ORDER
DAUGHERTY, District Judge.This action is brought under Section 17 of the Fair Labor Standards Act of 1938 (Act), 29 U.S.Code § 217, for an injunction against future violations of the overtime provisions and record keeping provisions of said Act and for an injunction against withholding the payment of overtime compensation found due certain employees under the Act. The defendant has answered and has demanded a trial by jury. The plaintiff has moved to strike the jury demand of the defendant.
The plaintiff supports its motion to strike by two Fifth Circuit cases which have treated with this precise problem *87in Section 17 actions,1 and by several District Court cases.2 The Fifth Circuit cases hold that trial by jury in Section 17 actions is not a matter of right. The essential basis of this ruling is that there is no statutory provision for jury trial and that the purpose of the injunction to restrain the withholding of wages- due is not to collect a debt owed by an employer to his employee but to correct a continuing offense against the public interest. The United States Supreme Court denied certiorari in the second case in 1966.

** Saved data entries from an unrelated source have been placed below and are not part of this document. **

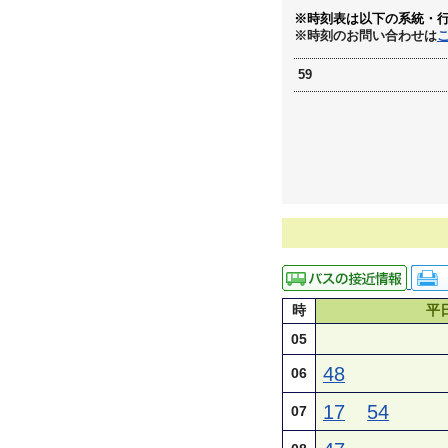
※時刻表は以下の系統・
※時刻のお問い合わせは
59
時
平
05
48
06
17
54
07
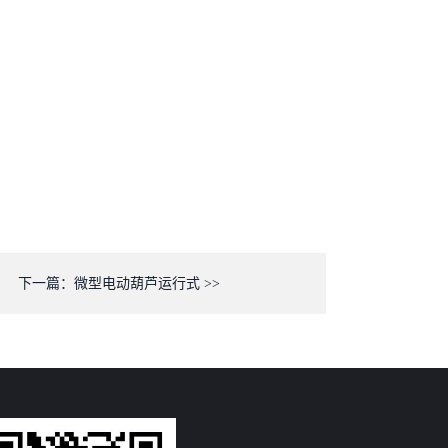
下一篇：微型电动葫芦运行式 >>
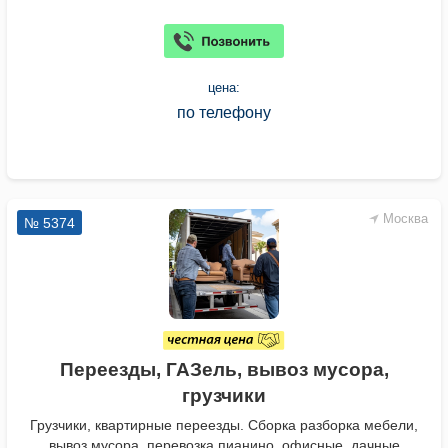
цена:
по телефону
Москва
№ 5374
Переезды, ГАЗель, вывоз мусора,
грузчики
Грузчики, квартирные переезды. Сборка разборка мебели,
вывоз мусора, перевозка пианино, офисные, дачные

The defendant in support of its demand for a jury trial depends primarily on the cases of Beacon Theatres v. Westover, 359 U.S. 500, 79 S.Ct. 948, 3 L.Ed.2d 988, decided in 1959, and the ease of Dairy Queen, Inc. v. Wood, 369 U.S. 469, 82 S.Ct. 894, 8 L.Ed.2d 44, decided in 1962. Neither of these cases involve Section 17 actions and generally announce the principle that only under the most imperative circumstances can the right to a jury trial of legal issues be lost through the prior determination of equitable claims; that any legal issues for which a trial by jury is timely and properly demanded be submitted to a jury. The defendant points to no Circuit Court or District Court case holding that a trial by jury is available as a matter of right in a section 17 proceeding. It is significant that the United States Supreme Court denied certiorari in 1966 in Sullivan v. Wirtz, supra, in the face of Beacon Theatres v. Westover, supra, and Dairy Queen, Inc., v. Wood, supra, which had previously been decided in non-Section 17 cases.

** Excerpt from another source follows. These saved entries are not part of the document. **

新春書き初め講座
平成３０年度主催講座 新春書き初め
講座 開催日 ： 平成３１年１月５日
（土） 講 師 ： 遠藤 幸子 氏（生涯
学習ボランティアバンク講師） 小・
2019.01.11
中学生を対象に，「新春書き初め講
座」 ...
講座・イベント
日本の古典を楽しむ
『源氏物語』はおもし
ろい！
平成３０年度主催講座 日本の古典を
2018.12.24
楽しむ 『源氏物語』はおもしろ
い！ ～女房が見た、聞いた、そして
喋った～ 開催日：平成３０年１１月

The Court has examined the two Fifth Circuit cases and believes them to be sound. In these circumstances, the Court will follow the only Circuit pronouncement regarding this problem and sustain the plaintiff’s motion to strike the jury demand herein.

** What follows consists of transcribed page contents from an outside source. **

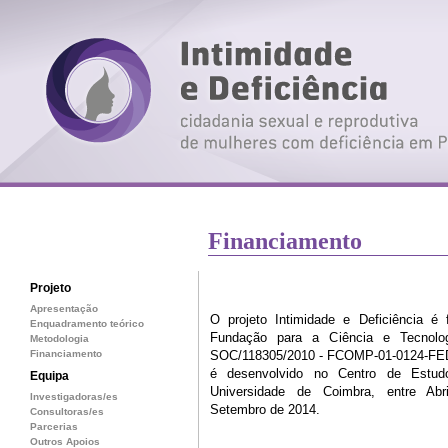
Financiamento
Projeto
Apresentação
O projeto Intimidade e Deficiência é 
Enquadramento teórico
Fundação para a Ciência e Tecnolo
Metodologia
Financiamento
SOC/118305/2010 - FCOMP-01-0124-FE
é desenvolvido no Centro de Estud
Equipa
Universidade de Coimbra, entre Ab
Investigadoras/es
Setembro de 2014.
Consultoras/es
Parcerias
Outros Apoios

. These two cases are Wirtz v. Jones, 340 F.2d 901 decided in 1965, and Sullivan v. Wirtz, 359 F.2d 426, decided in 1966, cert. denied, 385 U.S. 852, 87 S.Ct. 94, 17 L.Ed.2d 80.
. Wirtz v. Alapaha Yellow Pine Products Co., Inc., (MD Ga.1963), 217 F.Supp. 465; Goldberg v. Thompson, (SD Cal.1962) 47 Labor Cases, 31,410; Wirtz v. Turner, (ND Ga.1963) 227 F.Supp. 395; Wirtz v. Norton (ND Ga.1963) 34 F.R.D. 535; Wirtz v. Robert E. Bob Adair, Inc. (WD Ark.1963), 224 F.Supp. 750; Wirtz v. Gregg, Gibson & Gregg, (MD Fla.1964), 49 Labor Cases, 31556; Goldberg v. Wimpy Co., (SD Fla.1962), 46 Labor Cases, 31344; Wirtz v. Moorehead, (WD S.C.1964), 49 Labor Cases, 31555; Wirtz v. Robinson & Stephens, Inc., (ND Fla.1964), 49 Labor Cases, 31,-587; Wirtz v. Mount (MD Ala.1964), 50 Labor Cases, 31,629; Wirtz v. Active City Wide Service Co., (ND Ill.1964), 230 F.Supp. 666; Wirtz v. Tinker’s Bigg & Littel Stores (ND Cal.1964), 50 Labor Cases, 31,622; Wirtz v. Wheaton Glass Co., (DC N.J.1966), 253 F.Supp. 93; Wirtz v. Alfred J. Riccio d/b/a York Industrial Tool & Engineering (DC MD Pa.1967), 264 F.Supp. 134; Wirtz v. Martin, (DC MD Pa.1967), 54 Labor Cases, 31,883.